What I mean by impoverished areas is ‘areas which lack the infrastructure needed to allow people to create’. The tools for creation are an essential component for learning, as I see it. The sink estates where I have lived only have a pub, bookies, a cafe, a chippie, a post office, an under-resourced library (policy driven), an under-resourced community centre (policy driven), and often a pay day lender.
These spaces are barren as far as investment goes, and although the people who run the policy driven places are generally great – they are hamstrung by policy, meaning that they often cannot do what they would like to, and think would be best for the community.
They are hired into a job and then get put in ‘silver handcuffs’. Also, they are policy driven to turn a penny (or even worse profit) on public goods such as community spaces in the libraries, community centres and churches.
The age of the disappearing communal space (third place as Prof Ray Oldenburg coined it) is upon us, where every space where traditionally individuals would go to socialise with old friends, and meet new ones – is under threat.
Every part of our society is being financialised by the rent collectors; in terms public goods the overblown rhetoric of ‘social enterprise’ is dissolving away any notion of valuing culture outside of the economic sense – and even then, this is economics in the narrowest and most reductive of framings. The spaces which would have been used by the communities for free are now becoming rented out by the hour, be they churches, community centres or any spare rooms.
So, the way I envisaged building the capability is creating a mobile technology suite. Adapt, Improvise, Overcome. Take a flycase – as you see roadies use for transporting bands music equipment; fill it with ten laptops – which is the basis of a small class; add a projector, amp and screen in a rucksack – so that a blackboard/screening environment can be created; add a MiFi portable modem/router – which allows the computers to all connect to the internet; add a video camera and audio recorder, some USB keys: et viola, a basic classroom which can be set up anywhere…
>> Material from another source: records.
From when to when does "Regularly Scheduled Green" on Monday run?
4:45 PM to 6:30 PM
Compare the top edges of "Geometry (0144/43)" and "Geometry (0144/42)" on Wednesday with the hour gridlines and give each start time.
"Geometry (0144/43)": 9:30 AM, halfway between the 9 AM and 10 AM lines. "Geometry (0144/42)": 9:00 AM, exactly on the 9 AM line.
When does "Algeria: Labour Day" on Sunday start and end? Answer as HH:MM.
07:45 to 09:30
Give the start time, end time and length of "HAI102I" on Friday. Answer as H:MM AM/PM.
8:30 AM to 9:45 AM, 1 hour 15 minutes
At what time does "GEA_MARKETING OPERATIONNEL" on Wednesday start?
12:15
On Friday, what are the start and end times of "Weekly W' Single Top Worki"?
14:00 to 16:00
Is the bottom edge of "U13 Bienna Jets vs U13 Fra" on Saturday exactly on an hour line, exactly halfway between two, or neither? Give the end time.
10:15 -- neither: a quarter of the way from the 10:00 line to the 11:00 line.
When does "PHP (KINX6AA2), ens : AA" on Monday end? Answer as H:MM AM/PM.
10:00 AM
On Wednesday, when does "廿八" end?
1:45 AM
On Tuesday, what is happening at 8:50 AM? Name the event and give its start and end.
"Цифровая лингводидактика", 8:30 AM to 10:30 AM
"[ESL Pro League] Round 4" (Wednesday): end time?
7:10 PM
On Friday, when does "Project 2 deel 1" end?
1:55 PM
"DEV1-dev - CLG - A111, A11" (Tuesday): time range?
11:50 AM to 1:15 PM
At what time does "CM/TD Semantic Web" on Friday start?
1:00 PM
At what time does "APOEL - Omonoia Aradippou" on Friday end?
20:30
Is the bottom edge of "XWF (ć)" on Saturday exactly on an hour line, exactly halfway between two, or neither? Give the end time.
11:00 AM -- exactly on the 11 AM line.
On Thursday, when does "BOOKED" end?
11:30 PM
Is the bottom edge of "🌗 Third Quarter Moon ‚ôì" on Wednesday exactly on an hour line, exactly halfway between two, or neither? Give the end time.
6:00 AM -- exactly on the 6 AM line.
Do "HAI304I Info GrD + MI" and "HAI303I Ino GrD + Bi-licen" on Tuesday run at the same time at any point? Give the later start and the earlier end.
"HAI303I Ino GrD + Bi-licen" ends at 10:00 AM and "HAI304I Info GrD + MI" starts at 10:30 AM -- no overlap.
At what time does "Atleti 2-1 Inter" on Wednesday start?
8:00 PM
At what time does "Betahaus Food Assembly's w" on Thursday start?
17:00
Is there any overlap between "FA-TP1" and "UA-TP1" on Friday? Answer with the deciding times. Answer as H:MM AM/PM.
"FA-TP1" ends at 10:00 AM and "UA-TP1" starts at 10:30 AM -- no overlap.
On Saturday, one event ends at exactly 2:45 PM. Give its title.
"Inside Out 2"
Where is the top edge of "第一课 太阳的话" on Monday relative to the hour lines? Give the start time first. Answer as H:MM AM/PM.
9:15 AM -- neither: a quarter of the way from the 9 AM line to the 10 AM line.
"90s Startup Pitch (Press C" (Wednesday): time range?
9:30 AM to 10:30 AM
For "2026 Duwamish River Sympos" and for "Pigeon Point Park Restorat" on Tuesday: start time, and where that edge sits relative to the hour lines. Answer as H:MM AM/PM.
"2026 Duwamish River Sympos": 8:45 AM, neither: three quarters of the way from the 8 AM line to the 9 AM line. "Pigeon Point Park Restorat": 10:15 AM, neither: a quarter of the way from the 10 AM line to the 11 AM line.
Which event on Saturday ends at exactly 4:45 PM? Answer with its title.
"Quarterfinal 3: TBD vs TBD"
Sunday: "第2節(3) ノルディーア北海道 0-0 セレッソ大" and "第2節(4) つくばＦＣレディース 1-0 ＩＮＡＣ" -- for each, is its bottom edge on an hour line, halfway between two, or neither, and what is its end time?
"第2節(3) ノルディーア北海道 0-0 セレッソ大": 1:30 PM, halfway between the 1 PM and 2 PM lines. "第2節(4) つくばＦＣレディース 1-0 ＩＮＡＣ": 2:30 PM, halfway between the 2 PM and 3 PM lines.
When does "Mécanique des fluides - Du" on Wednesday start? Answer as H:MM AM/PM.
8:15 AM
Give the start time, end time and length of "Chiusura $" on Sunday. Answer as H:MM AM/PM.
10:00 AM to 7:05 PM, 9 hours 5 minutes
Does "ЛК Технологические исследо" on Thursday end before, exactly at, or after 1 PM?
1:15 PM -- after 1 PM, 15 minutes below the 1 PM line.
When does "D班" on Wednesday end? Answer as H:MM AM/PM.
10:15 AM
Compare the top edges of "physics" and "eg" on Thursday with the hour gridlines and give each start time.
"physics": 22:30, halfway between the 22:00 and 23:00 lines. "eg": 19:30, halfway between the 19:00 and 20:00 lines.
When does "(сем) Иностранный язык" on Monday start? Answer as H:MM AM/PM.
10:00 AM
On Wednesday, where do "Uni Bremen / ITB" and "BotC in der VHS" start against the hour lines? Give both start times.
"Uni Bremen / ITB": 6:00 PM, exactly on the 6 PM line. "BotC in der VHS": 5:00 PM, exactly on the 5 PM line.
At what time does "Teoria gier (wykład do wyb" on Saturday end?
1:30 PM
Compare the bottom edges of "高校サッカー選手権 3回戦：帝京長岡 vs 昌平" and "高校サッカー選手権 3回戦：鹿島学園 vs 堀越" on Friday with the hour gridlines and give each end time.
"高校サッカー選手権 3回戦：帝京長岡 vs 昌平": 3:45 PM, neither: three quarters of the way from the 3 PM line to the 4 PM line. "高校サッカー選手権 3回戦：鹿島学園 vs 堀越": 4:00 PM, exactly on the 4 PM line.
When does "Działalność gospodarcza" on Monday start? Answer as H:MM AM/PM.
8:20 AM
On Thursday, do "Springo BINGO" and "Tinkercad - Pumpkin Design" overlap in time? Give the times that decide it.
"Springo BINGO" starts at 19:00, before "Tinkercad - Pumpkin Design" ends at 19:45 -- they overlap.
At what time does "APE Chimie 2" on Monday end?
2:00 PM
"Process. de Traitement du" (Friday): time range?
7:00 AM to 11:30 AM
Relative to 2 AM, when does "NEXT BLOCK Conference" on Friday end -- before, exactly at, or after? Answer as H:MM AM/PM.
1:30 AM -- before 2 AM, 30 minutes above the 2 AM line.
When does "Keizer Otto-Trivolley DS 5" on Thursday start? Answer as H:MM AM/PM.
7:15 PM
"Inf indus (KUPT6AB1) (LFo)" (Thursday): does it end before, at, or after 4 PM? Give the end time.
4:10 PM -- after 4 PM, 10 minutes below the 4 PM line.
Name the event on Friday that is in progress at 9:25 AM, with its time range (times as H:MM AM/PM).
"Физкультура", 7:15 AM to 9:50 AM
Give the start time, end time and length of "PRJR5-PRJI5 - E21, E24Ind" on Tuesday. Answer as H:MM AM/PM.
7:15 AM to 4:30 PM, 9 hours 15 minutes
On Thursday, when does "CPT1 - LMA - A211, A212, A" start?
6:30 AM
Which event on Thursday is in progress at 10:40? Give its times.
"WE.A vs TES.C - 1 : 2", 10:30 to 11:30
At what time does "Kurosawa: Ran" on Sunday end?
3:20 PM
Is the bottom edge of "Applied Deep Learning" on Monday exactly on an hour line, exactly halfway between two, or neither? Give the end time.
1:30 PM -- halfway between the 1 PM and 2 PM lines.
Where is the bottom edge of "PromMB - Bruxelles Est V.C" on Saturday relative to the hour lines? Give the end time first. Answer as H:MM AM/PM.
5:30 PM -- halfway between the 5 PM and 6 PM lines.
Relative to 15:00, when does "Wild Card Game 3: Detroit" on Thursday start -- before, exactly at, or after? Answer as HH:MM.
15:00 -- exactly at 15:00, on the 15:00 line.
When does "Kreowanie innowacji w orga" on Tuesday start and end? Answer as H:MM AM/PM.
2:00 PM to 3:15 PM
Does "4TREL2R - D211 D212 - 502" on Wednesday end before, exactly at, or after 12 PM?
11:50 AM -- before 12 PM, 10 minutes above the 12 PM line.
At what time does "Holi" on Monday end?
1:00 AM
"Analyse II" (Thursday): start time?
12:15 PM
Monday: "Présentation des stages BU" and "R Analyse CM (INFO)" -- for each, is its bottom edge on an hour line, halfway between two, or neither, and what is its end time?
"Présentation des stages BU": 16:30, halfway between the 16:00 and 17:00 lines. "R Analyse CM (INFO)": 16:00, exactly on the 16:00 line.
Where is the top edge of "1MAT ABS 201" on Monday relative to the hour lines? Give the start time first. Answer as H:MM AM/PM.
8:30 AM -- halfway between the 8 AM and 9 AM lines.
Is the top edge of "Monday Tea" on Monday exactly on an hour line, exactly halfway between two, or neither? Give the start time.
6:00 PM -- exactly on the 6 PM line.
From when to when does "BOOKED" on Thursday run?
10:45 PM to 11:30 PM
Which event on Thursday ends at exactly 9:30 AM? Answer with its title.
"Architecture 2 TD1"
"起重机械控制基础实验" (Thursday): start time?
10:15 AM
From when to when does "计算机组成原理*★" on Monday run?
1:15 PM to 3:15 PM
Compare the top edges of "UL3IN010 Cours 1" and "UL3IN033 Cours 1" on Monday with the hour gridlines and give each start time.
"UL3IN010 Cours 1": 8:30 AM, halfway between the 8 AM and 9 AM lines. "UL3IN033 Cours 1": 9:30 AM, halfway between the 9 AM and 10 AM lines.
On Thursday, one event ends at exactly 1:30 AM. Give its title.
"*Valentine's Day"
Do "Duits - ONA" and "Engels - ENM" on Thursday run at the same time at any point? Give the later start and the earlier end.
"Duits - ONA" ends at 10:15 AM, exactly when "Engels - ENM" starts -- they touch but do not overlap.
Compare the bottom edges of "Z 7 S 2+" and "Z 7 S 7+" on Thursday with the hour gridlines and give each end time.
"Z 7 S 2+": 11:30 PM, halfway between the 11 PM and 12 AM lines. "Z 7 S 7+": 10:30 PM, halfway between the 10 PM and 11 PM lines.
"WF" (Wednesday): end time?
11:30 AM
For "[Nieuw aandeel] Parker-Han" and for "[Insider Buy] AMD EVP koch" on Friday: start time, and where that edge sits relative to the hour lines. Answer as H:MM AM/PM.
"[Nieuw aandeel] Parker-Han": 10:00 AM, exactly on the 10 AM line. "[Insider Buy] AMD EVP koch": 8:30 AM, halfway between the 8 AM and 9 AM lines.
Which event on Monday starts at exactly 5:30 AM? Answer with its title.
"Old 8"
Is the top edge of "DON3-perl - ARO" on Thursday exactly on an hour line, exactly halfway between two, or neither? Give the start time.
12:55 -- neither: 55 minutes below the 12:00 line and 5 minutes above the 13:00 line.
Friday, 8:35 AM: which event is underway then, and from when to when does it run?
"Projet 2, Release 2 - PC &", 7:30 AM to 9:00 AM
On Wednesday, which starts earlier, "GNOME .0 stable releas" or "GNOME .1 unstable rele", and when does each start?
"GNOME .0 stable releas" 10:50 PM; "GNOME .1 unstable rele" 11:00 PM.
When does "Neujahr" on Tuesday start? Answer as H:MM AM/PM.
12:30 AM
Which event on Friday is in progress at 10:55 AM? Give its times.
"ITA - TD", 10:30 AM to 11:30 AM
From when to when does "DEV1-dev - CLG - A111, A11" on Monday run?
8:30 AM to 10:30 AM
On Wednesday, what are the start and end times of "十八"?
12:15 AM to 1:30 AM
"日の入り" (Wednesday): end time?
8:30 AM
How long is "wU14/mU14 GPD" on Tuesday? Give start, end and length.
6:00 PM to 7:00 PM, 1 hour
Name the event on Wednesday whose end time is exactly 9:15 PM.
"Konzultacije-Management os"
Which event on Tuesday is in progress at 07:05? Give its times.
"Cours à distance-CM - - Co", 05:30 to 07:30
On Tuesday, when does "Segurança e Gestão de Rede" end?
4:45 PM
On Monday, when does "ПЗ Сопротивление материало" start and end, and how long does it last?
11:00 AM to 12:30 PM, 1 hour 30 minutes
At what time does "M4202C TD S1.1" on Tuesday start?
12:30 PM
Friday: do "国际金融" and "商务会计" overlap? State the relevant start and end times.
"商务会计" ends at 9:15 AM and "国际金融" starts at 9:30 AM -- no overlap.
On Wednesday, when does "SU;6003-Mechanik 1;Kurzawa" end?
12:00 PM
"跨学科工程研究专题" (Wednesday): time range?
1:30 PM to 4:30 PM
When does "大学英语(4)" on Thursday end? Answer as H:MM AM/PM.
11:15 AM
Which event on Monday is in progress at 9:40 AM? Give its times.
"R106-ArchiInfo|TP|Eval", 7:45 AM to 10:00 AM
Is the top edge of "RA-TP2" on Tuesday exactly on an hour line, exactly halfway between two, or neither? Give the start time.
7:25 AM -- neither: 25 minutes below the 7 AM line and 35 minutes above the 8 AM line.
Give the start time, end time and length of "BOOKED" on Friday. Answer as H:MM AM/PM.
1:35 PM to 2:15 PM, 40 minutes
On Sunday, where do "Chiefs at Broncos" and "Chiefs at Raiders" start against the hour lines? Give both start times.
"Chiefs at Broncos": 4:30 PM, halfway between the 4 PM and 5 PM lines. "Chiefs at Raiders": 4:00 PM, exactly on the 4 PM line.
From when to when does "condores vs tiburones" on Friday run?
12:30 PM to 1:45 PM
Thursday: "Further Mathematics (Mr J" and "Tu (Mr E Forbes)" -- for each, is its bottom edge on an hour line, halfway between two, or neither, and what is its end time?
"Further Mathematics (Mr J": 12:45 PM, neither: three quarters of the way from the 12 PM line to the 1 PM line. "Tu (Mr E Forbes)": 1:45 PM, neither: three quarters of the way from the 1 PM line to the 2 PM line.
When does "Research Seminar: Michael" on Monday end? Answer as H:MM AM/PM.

So I told Glenn Liddall who runs People Know How about the idea, saying if you can suit and boot me with this kit then I can do loads of stuff in communities where nothing like this happens. In fact, we can do teaching anywhere because it is all transportable and technology which we are in control of. Thus I gave him the following shopping list which he is bringing together:
- A flycase with wheels so that the equipment is mobile;
- A projector to form a ‘blackboard area’;
- A video camera
- An audio recorder
- A small portable amp for sound
- An osprey or kite from EE with a contract to enable connection of the ten laptops to the internet.
- A significant hosting account sufficient to give communities websites
- USBs to give to communities
With this kit you can move into almost any space, set up and deliver training; people can be given something to invest in – usb drives with operating systems on; websites, blogs, social media.
Sugata Mitra’s work can be realised by doing the type of exams which he recommended to me in conversation with him. He said in summary, why not set exams and put people in front of computers and preface each exam question with: USE THE INTERNET TO….
We can do video and audio work using the principles of participatory action research and/or forum theatre to highlight the voices and concerns of the community revealing social justice issue or the work that the community has done to the world wide community of the internet.
This produces artifacts which can then be retrospectively valued using Keith Smyth’s work. Over time, online courses can be developed on Community Open Online Courses, which serve as guides to common problems and as another medium for artifact creation.